Making it Concrete with Cookies


How can you bring pizzazz to a presentation that focuses primarily on financial or numerical data? Here's how Ben Cohen of Ben & Jerry's did it.

To get people's attention, he created an animated short in which he described the deficit in terms of Oreo cookies and emailed it to a small group of people -  who then forwarded it on to their friends because it made fiscal policy accessible and easy to understand.

In his presentation Ben equated one cookie to 10 billion dollars. Using this formula, he stacked 40 cookies to represent the Pentagon's yearly budget of four hundred billion dollars. To show how the government could address other pressing issues, Ben took 5 cookies off the pile and recommended using 1 cookie to rebuild schools, 1 to eliminate our need for Mideast oil, and 2 to feed the six million children around the world who go hungry. Then he split the last cookie in half and suggested using half to provide health insurance and a quarter to provide Head Start for every child that needs it.
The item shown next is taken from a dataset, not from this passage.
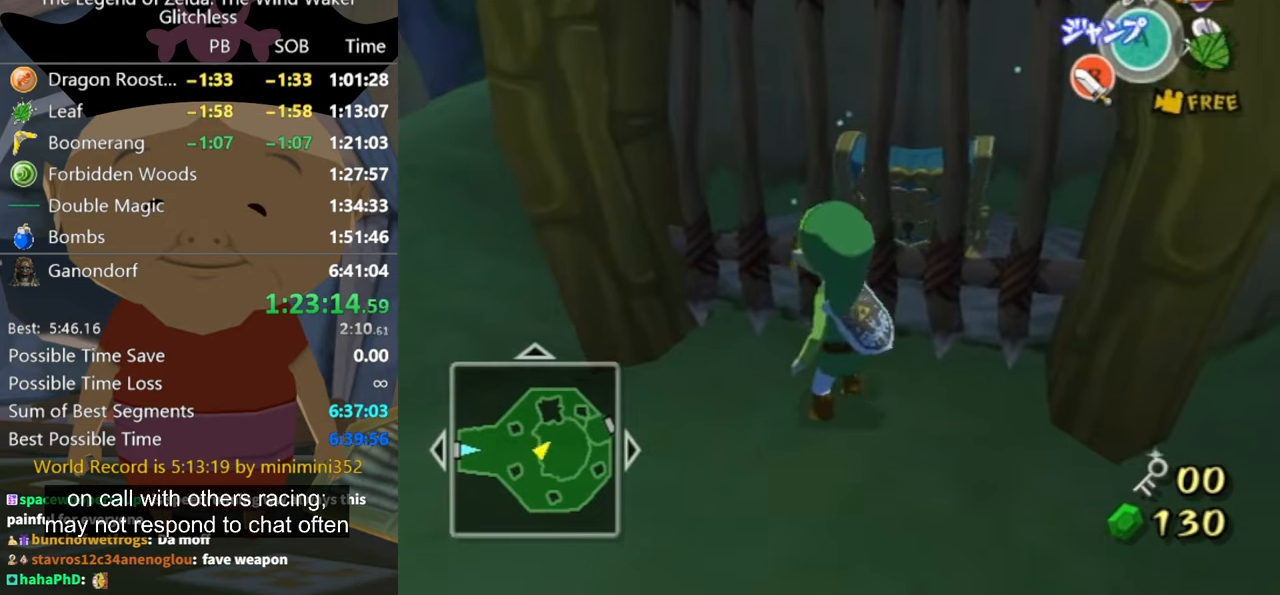
{"buttons": [], "left_stick": "up-right", "right_stick": "center", "button_events": []}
In closing, he told his audience that they could eat the remaining 1/4 cookie, but not to choke because it represented 2.5 billion dollars.

More than 300,000 people signed up to receive more information, largely because they didn't want to miss an entertaining and informative animation. So whether you use Oreos, animation, graphics, or handouts, treat your audience as people who like to be entertained.